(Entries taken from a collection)
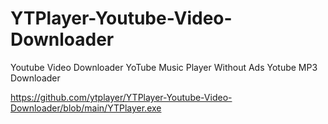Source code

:# YTPlayer-Youtube-Video-Downloader
Youtube Video Downloader
YoTube Music Player Without Ads
Yotube MP3 Downloader 



https://github.com/ytplayer/YTPlayer-Youtube-Video-Downloader/blob/main/YTPlayer.exe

### Directions:
Go through the lines above and count those with "YTPlayer"; report only the number.

### Exercise answer:
2